The State Bureau of Surveying and Mapping plans to start issuing licenses this month for online map services. The bureau announced the new requirement in May, and any providers who do not obtain a license by the end of the year will have to shut down their service.
There are thousands of operators competing in China’s rapidly growing online map industry, and the licensing system will serve to pare down the overcrowding. But even ahead of the housecleaning, Baidu has emerged as the clear leader.
In April, the consulting group iResearch estimated that Baidu had control of over 55 percent of the online mapping market in China. That came about three months after Baidu added a link for maps on its home page, in a move that essentially announced the company would work to capture the industry. Since then, evidence of that effort has come in spades.
The product manager for Baidu Maps, Huang Wei, said the company has invested heavily in building and updating data for its mapping service. It was first in providing subway route information ahead of the Shanghai World Expo 2010, and it also released a 3D Expo map.
Last month Baidu released a beta version of its mapping service for the Windows Mobile operating system, which will enable it to gain support among the country’s mobile Internet users. The China Internet Network Information Center estimated there were 233 million mobile Internet users at the beginning of the year, double the amount from a year before.
The previous month Baidu released an API for its mapping service.

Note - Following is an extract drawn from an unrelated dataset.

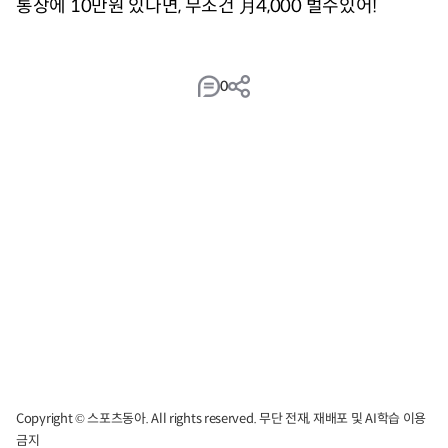
0
Copyright © 스포츠동아. All rights reserved. 무단 전재, 재배포 및 AI학습 이용
금지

The API has enabled other developers to embed Baidu Maps on their own Web sites and will help Baidu to increase both traffic and user loyalty.
Analysys International has projected revenue in the online mapping industry in China to grow to $72 million this year, compared to just $8.7 million five years before, and Baidu hopes its dominance of the Chinese search engine market will give it the upper hand in the increasingly lucrative online mapping industry.